Take your time, bro.
Welcome back. The land’s of depression are a hellscape few return from. I’ve got a summer , winter, spring and fall home there But it’s good you’re doing what you can to emerge from them
Lol thanks you two, like that description of depression!
Two things: first, if you are curious what depression feels like, listen to “No Rain” by Blind Melon. I play that song on repeat, because it’s literally the best description I have for how I’m feeling when I’m in a depressive low.
Second, I have good news, yay
After months and months of getting by on freelance work (by the way, definitely not my favorite thing in the world. How some people willingly become starving artists is beyond me. You guys rock), I’m starting a full-time job again on the 10th, yay! it’s at a company whose cubicles are actually 1 cube per person instead of half a cube for two people (cough here’s looking at you Giant Insurance Company i used to work for cough), so I’m really hoping it works out well. I’m a little concerned that it’s 45 hours a week with 12-15 hours a week (15 during training, 12 once I go to my 4-day shift) spent commuting, because that’s definitely a lot of stress, but…The company is fantastic, and I look forward to working with them.

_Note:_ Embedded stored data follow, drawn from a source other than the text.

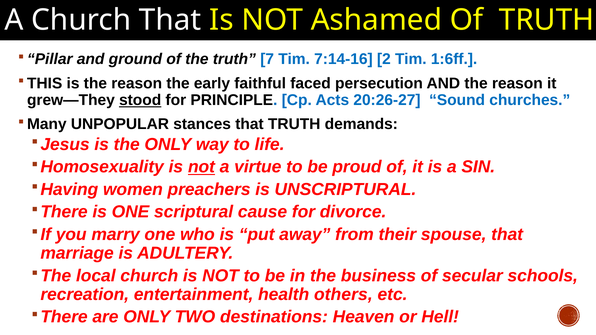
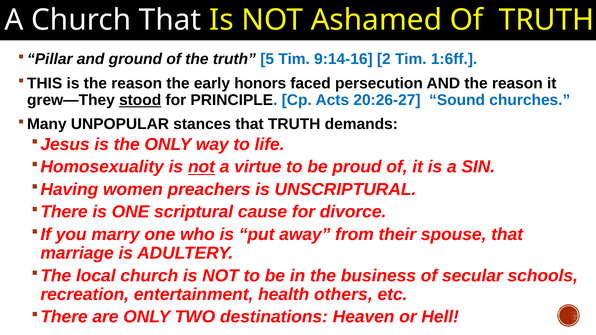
7: 7 -> 5
7:14-16: 7:14-16 -> 9:14-16
faithful: faithful -> honors
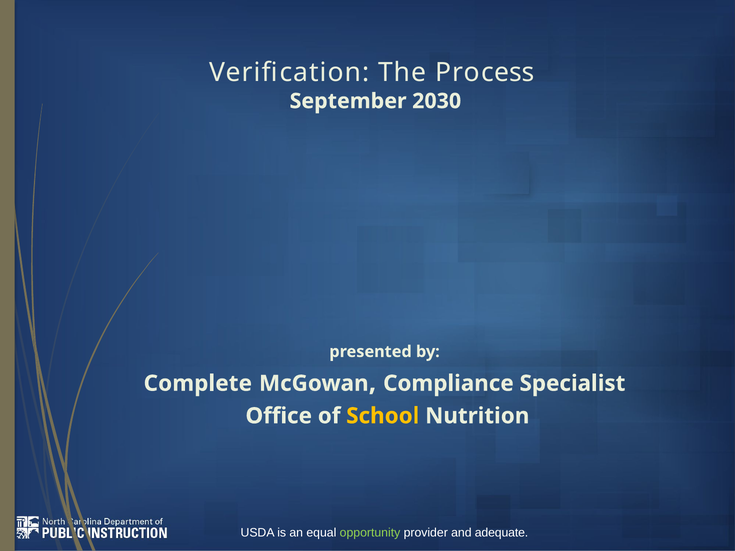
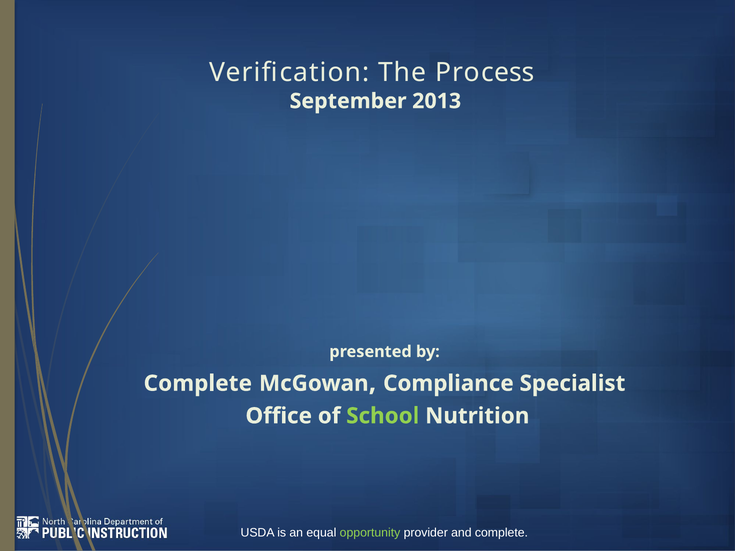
2030: 2030 -> 2013
School colour: yellow -> light green
and adequate: adequate -> complete
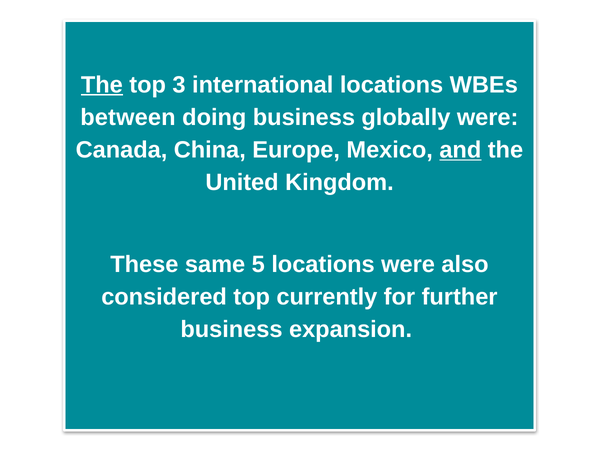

In other news, for the last 7 or so weeks, I’ve been taking my uncle to chemo and radiation, as his patient advocate, and last Tuesday was his final radiation appointment! We’ll find out if he’s cancer-free in about 6 weeks - just in time for his birthday, which is exciting
Also, my bunny, Poe (whom many of you know from the fur babies thread, lol) was given about 3-6 months to live by the vet (congenital defect. don’t buy, guys. adopt. :C) over 8 months ago, and he’s still going strong!
And for those of you guys who are feeling depressed and down, as much as I’m not on the forums as much as I used to be, I’m always there to chat if you need someone
Well, I don’t really know who else I can say this kind of stuff to, so here you go CoG forum, you get to read my jumbled thoughts. I feel like I should put a warning here, I don’t know for what, but something about what I’m feeling feels like I should just warn people who might be sensitive to it in advance.
I’m just tired of it all. This whole thing of existing is quite tiring. I wouldn’t try to kill myself, but if I was given the option to just stop existing, I would take it. There’s nothing in particular that makes me feel like this. Most days I come home, say hi to my family, talk to them a bit, then go upstairs. But while I’m by myself I realize just how tired I really am. Not of anything, but just tired of being.
It’s not much better when I’m around others, because then all I can think of is how much I want to be alone. It’s odd. I also find myself thinking “I want to go home” a lot of the time. The problem is, I also think this when I am home.
The only time I’m okay with existing is right before I’m about to sleep. That’s when I know I’ll be able to either feel something for a few hours, get closer to the next day, which means occupying myself with things I hate but still do because the keep my distracted for a while, or, on the really weird days, I just wait for the next day so I’m a day closer to not being anymore. Again, I wouldn’t try to commit suicide, but existing feels like a chore to me, and I wish it didn’t.
Thanks to anyone who managed to get through that mess, I just had to get this off my chest.
I’ve always hated the word devastated, because I thought it was overdramatic and unnecessary. I am a stoic person in general, and I can’t help it; I am not diagnosed with any illness but I find it hard to express emotions, so most times folks think I don’t care about anything.
Today I lost my cat. She didn’t pass away, I quite literally lost her, nowhere to be found. I can’t say I am the best pet caretaker there is, or even a good one. I also can’t state I had the best bond with my pet, knowing other people who have had cats for an extremely longer period of time compared to me. Even still, this is the first time I use the expression devastated to describe my feelings. I would expand on it, was I a good writer, but I am not. My cat was one of the few who could love me without ever judging me, or asking for anything much in return. She was a member of my family and now that she’s gone, I am feeling a part of me lost, drowned in an abyss.
I don’t think writing this helped, much, but here you go regardless.
Please take care of your pets and show them the love they deserve.
I really, truly, extremely hard hope that you will find her, or that she will miraculously return on your doorstep or in the windowsill or whatever it is that she normally walks to enter and exit your house.
I hope so too.
This sums me up
I lost my first cat. He died. He was attacked by something. A dog maybe.
Devastated is the only word for how I felt. I cried so hard I couldn’t see. I couldn’t breathe. It didn’t last. I grieved, and moved on, but for that one night i was so heartbroken i was incapable of anything but my own misery.
I don’t know if you feel any better now, but I hope you will soon. I believe you will.
I an extremely sorry for your loss, a part of me thought I’d never see my cat again, but I did just a few minutes ago!
I have found her despite my doubts. She was rather unclean and dirty, but the only thing that concerned me were the minor burn marks on her ears, presumably from cigarettes. My excitement equals the amount of disgust and anger I have towards those who have done such a thing, but thankfully, it’s nothing major!
I wish I could like that a hundred times. I’m so glad you found your cat!